The fairy tale that won’t behave… That’s what it says on the promo poster for STARDUST. It’s easy enough to see that, in a way. It’s irreverent to some degree. The humor is very dark. There is violence, but not gratuitous. There is no shortage of sexual innuendo, and in this way it earned its PG-13 rating. It did in most ways, however, behave exactly as a fairy tale should. It made me want to believe in magic and fantasy, and above all, the magic of real love.
And happy endings.
It’s easy enough for me to present as jaded and cynical provided my audience doesn’t pause long enough to get to know me. The truth is though that I very much believe in love and my heart is as done in by happy endings as that of a tween sitting in their bedroom with a box of colored pencils, sketching unicorns and happy clouds.
I’ve said it before, my sentimentality and vulnerability are my superpowers. Opening myself to love and the possibility of not-so-happy endings made me bulletproof. I stand by that.
Stardust is really quite a lovely movie with the fantasy land where everything is possible, the unicorn, they flying ship, the witches, the white magic, the black magic, the princess and the royalty in exile. You’ve got a fallen star, a legacy to a kingdom, murder, treachery, Michelle Pfeiffer as an ugly hag, and Robert Deniro as a gay pirate. And a very happy ending…
And I cried at the end. It wasn’t a bawling, ugly cry. It was just a smiling, misty cry. Maybe a tear or two made it to my cheeks. Maybe.
It’s not the film I thought I’d be writing about this morning. Small Screen Quarantine has been a space for much darker fare and assorted, sordid commentary on the state of mankind. It’s been android warfare, zombie apocalypse and the downfall of civilization. It’s been about the struggle to remain human. I’ve thoroughly ignored (until now) any story that involved people for whom staying human was never a struggle, the humans that just are who they are. Now, there is nothing deep about Stardust in and of itself. It just reminded me that sometimes we, or I, need to believe in magic. I need to remember how love feels when it’s weightless and effortless, because it is/can be.
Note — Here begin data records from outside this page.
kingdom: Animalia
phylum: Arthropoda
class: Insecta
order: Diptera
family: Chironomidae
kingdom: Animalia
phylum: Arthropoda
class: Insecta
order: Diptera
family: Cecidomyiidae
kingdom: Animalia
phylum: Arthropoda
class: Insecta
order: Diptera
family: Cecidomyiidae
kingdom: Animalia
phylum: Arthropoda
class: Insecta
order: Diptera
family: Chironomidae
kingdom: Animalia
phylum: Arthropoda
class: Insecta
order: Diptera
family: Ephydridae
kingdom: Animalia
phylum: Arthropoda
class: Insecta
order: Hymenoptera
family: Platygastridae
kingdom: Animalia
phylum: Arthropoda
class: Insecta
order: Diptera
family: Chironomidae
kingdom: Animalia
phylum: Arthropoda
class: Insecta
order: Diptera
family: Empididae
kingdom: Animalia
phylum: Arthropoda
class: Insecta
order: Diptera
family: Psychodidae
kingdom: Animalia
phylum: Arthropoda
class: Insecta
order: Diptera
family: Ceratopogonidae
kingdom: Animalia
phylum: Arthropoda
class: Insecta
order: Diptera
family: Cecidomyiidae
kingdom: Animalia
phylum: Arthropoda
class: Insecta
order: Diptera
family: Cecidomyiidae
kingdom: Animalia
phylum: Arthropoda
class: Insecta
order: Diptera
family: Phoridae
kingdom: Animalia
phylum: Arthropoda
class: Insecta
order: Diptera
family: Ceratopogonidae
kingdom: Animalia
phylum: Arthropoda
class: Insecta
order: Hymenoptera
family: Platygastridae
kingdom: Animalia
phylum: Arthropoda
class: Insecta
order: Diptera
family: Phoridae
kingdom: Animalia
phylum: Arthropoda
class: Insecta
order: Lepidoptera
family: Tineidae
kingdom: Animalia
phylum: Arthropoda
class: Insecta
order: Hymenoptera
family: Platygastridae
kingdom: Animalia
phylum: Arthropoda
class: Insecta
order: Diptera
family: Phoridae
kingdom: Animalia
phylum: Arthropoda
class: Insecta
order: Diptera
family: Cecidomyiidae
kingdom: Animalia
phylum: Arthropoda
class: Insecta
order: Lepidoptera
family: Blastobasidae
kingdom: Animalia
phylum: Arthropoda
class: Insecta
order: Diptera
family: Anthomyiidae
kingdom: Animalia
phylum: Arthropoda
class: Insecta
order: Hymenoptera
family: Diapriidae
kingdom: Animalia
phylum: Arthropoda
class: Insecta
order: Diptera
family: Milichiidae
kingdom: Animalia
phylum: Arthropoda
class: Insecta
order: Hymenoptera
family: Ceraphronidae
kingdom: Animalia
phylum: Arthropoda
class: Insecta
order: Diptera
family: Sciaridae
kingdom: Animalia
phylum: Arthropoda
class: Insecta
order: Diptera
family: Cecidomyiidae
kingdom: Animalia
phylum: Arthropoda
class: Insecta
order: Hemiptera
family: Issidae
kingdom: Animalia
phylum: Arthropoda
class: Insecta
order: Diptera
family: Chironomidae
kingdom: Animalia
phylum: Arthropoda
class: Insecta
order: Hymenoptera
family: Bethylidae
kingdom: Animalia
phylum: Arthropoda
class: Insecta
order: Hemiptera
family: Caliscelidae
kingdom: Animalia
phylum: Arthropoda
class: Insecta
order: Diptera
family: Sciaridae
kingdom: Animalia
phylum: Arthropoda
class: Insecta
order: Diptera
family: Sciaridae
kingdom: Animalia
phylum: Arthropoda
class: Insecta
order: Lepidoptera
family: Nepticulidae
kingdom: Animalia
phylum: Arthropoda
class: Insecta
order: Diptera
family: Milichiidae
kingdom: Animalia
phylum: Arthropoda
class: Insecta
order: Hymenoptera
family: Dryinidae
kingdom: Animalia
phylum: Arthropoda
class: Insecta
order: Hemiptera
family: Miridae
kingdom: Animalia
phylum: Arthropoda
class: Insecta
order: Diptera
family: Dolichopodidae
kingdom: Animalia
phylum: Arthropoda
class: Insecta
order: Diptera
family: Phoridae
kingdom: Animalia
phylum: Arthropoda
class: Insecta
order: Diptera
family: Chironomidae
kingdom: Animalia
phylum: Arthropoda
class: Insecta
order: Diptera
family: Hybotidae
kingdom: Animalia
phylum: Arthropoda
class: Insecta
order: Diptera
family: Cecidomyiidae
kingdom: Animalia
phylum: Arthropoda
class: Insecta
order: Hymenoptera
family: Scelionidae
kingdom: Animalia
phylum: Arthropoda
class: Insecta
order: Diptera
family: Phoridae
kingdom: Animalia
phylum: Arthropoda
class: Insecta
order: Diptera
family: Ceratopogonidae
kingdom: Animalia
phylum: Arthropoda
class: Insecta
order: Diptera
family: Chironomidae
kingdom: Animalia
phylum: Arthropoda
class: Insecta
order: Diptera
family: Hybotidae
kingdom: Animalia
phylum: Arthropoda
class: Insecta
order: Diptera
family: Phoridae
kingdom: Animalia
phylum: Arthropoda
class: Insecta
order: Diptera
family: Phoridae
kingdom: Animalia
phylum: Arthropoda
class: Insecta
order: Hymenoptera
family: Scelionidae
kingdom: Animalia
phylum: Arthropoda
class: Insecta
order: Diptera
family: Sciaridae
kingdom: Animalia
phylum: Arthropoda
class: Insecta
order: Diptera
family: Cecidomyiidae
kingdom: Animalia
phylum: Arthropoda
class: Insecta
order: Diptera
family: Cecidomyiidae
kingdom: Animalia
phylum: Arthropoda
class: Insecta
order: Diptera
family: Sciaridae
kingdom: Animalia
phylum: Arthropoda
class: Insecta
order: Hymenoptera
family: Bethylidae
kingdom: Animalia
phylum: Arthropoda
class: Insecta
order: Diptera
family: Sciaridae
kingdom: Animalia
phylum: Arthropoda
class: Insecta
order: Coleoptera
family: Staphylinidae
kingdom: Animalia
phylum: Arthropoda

I’m avoiding the temptation here to get too personal and delve deeply into my experiences with love over the last year and through semi-quarantine. They don’t really matter, or they do, but it’s not important right now. Those experiences have left me with moments of bitterness, certainly, but there is something to what the magical people in my own life have taught me. Let it go and focus on the gratitude for having been in some good places no matter where you stand now.
This is a beautiful little film. Stardust, that is, not my life.
Today I am grateful for a heart that is breakable, and mendable.